## Goal of the exercise
Please repeat all of the records, keeping every word unchanged.
====== Data for this task
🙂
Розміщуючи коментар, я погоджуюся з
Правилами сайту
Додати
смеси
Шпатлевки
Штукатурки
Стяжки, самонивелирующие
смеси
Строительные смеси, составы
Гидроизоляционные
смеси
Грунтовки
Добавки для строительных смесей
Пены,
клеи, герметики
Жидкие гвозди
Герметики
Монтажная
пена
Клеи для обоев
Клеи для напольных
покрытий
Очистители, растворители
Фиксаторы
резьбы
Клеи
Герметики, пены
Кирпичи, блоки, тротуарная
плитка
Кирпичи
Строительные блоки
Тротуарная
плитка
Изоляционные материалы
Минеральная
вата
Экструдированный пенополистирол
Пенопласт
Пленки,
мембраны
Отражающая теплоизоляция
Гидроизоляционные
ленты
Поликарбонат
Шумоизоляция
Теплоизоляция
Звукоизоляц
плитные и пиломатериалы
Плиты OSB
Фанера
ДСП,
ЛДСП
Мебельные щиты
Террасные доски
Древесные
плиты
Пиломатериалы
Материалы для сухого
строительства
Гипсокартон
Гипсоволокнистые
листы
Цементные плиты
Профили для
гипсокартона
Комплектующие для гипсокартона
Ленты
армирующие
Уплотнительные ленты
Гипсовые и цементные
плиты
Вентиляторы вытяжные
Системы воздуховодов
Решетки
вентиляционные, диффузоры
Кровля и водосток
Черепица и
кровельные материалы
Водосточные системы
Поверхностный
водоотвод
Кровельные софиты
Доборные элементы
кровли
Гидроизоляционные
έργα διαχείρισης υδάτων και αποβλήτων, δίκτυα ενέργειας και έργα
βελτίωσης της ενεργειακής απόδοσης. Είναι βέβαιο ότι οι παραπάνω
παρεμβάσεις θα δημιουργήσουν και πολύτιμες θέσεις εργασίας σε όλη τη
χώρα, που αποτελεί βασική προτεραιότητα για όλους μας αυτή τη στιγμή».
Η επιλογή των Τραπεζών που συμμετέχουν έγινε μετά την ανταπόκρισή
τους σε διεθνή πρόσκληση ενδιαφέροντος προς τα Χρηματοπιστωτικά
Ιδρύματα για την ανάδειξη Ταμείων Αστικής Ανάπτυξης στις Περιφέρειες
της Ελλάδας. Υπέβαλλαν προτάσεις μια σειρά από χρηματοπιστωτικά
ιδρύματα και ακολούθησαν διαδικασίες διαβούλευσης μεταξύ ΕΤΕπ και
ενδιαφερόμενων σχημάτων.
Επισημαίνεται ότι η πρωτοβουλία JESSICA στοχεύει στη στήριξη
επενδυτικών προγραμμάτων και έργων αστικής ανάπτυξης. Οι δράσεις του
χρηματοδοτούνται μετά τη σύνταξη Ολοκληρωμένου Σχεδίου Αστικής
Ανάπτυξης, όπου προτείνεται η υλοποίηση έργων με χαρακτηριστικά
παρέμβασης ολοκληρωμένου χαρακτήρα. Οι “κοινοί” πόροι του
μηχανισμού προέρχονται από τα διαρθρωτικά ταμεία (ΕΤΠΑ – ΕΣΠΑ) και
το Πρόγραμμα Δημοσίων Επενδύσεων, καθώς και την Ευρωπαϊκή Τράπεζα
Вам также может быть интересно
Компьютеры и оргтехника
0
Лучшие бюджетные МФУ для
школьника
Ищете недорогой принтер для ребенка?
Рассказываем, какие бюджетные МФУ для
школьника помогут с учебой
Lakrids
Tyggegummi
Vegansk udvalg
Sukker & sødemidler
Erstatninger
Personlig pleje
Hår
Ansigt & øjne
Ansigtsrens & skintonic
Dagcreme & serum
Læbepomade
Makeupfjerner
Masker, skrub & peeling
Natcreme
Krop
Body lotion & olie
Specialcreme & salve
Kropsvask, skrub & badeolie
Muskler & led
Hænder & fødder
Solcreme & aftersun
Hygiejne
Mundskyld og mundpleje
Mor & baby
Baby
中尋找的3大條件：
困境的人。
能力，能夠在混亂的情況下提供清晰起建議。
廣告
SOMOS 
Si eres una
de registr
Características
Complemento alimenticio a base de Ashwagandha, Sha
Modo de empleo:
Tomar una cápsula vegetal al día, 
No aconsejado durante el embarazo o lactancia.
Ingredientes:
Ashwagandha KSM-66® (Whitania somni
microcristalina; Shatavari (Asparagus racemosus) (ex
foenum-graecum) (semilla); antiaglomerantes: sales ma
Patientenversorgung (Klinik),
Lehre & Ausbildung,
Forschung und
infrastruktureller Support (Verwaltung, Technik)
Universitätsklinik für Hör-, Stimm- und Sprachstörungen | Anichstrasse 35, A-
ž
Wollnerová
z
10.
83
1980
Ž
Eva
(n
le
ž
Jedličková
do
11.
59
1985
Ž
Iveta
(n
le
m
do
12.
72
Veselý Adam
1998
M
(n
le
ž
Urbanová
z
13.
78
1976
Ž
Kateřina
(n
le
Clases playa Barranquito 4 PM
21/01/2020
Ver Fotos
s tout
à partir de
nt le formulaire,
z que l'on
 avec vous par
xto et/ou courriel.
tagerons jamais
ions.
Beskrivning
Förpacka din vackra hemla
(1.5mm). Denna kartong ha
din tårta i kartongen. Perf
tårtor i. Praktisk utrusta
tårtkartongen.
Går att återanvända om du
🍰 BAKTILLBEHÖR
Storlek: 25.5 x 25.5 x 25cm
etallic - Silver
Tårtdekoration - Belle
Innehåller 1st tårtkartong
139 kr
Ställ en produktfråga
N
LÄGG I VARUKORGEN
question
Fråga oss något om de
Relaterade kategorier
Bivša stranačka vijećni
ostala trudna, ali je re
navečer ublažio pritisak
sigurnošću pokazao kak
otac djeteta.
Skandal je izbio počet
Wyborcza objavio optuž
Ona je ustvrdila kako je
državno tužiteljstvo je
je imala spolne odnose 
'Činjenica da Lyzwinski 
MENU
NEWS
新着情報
============
## Answer area
🙂
Розміщуючи коментар, я погоджуюся з
Правилами сайту
Додати
смеси
Шпатлевки
Штукатурки
Стяжки, самонивелирующие
смеси
Строительные смеси, составы
Гидроизоляционные
смеси
Грунтовки
Добавки для строительных смесей
Пены,
клеи, герметики
Жидкие гвозди
Герметики
Монтажная
пена
Клеи для обоев
Клеи для напольных
покрытий
Очистители, растворители
Фиксаторы
резьбы
Клеи
Герметики, пены
Кирпичи, блоки, тротуарная
плитка
Кирпичи
Строительные блоки
Тротуарная
плитка
Изоляционные материалы
Минеральная
вата
Экструдированный пенополистирол
Пенопласт
Пленки,
мембраны
Отражающая теплоизоляция
Гидроизоляционные
ленты
Поликарбонат
Шумоизоляция
Теплоизоляция
Звукоизоляц
плитные и пиломатериалы
Плиты OSB
Фанера
ДСП,
ЛДСП
Мебельные щиты
Террасные доски
Древесные
плиты
Пиломатериалы
Материалы для сухого
строительства
Гипсокартон
Гипсоволокнистые
листы
Цементные плиты
Профили для
гипсокартона
Комплектующие для гипсокартона
Ленты
армирующие
Уплотнительные ленты
Гипсовые и цементные
плиты
Вентиляторы вытяжные
Системы воздуховодов
Решетки
вентиляционные, диффузоры
Кровля и водосток
Черепица и
кровельные материалы
Водосточные системы
Поверхностный
водоотвод
Кровельные софиты
Доборные элементы
кровли
Гидроизоляционные
έργα διαχείρισης υδάτων και αποβλήτων, δίκτυα ενέργειας και έργα
βελτίωσης της ενεργειακής απόδοσης. Είναι βέβαιο ότι οι παραπάνω
παρεμβάσεις θα δημιουργήσουν και πολύτιμες θέσεις εργασίας σε όλη τη
χώρα, που αποτελεί βασική προτεραιότητα για όλους μας αυτή τη στιγμή».
Η επιλογή των Τραπεζών που συμμετέχουν έγινε μετά την ανταπόκρισή
τους σε διεθνή πρόσκληση ενδιαφέροντος προς τα Χρηματοπιστωτικά
Ιδρύματα για την ανάδειξη Ταμείων Αστικής Ανάπτυξης στις Περιφέρειες
της Ελλάδας. Υπέβαλλαν προτάσεις μια σειρά από χρηματοπιστωτικά
ιδρύματα και ακολούθησαν διαδικασίες διαβούλευσης μεταξύ ΕΤΕπ και
ενδιαφερόμενων σχημάτων.
Επισημαίνεται ότι η πρωτοβουλία JESSICA στοχεύει στη στήριξη
επενδυτικών προγραμμάτων και έργων αστικής ανάπτυξης. Οι δράσεις του
χρηματοδοτούνται μετά τη σύνταξη Ολοκληρωμένου Σχεδίου Αστικής
Ανάπτυξης, όπου προτείνεται η υλοποίηση έργων με χαρακτηριστικά
παρέμβασης ολοκληρωμένου χαρακτήρα. Οι “κοινοί” πόροι του
μηχανισμού προέρχονται από τα διαρθρωτικά ταμεία (ΕΤΠΑ – ΕΣΠΑ) και
το Πρόγραμμα Δημοσίων Επενδύσεων, καθώς και την Ευρωπαϊκή Τράπεζα
Вам также может быть интересно
Компьютеры и оргтехника
0
Лучшие бюджетные МФУ для
школьника
Ищете недорогой принтер для ребенка?
Рассказываем, какие бюджетные МФУ для
школьника помогут с учебой
Lakrids
Tyggegummi
Vegansk udvalg
Sukker & sødemidler
Erstatninger
Personlig pleje
Hår
Ansigt & øjne
Ansigtsrens & skintonic
Dagcreme & serum
Læbepomade
Makeupfjerner
Masker, skrub & peeling
Natcreme
Krop
Body lotion & olie
Specialcreme & salve
Kropsvask, skrub & badeolie
Muskler & led
Hænder & fødder
Solcreme & aftersun
Hygiejne
Mundskyld og mundpleje
Mor & baby
Baby
中尋找的3大條件：
困境的人。
能力，能夠在混亂的情況下提供清晰起建議。
廣告
SOMOS 
Si eres una
de registr
Características
Complemento alimenticio a base de Ashwagandha, Sha
Modo de empleo:
Tomar una cápsula vegetal al día, 
No aconsejado durante el embarazo o lactancia.
Ingredientes:
Ashwagandha KSM-66® (Whitania somni
microcristalina; Shatavari (Asparagus racemosus) (ex
foenum-graecum) (semilla); antiaglomerantes: sales ma
Patientenversorgung (Klinik),
Lehre & Ausbildung,
Forschung und
infrastruktureller Support (Verwaltung, Technik)
Universitätsklinik für Hör-, Stimm- und Sprachstörungen | Anichstrasse 35, A-
ž
Wollnerová
z
10.
83
1980
Ž
Eva
(n
le
ž
Jedličková
do
11.
59
1985
Ž
Iveta
(n
le
m
do
12.
72
Veselý Adam
1998
M
(n
le
ž
Urbanová
z
13.
78
1976
Ž
Kateřina
(n
le
Clases playa Barranquito 4 PM
21/01/2020
Ver Fotos
s tout
à partir de
nt le formulaire,
z que l'on
 avec vous par
xto et/ou courriel.
tagerons jamais
ions.
Beskrivning
Förpacka din vackra hemla
(1.5mm). Denna kartong ha
din tårta i kartongen. Perf
tårtor i. Praktisk utrusta
tårtkartongen.
Går att återanvända om du
🍰 BAKTILLBEHÖR
Storlek: 25.5 x 25.5 x 25cm
etallic - Silver
Tårtdekoration - Belle
Innehåller 1st tårtkartong
139 kr
Ställ en produktfråga
N
LÄGG I VARUKORGEN
question
Fråga oss något om de
Relaterade kategorier
Bivša stranačka vijećni
ostala trudna, ali je re
navečer ublažio pritisak
sigurnošću pokazao kak
otac djeteta.
Skandal je izbio počet
Wyborcza objavio optuž
Ona je ustvrdila kako je
državno tužiteljstvo je
je imala spolne odnose 
'Činjenica da Lyzwinski 
MENU
NEWS
新着情報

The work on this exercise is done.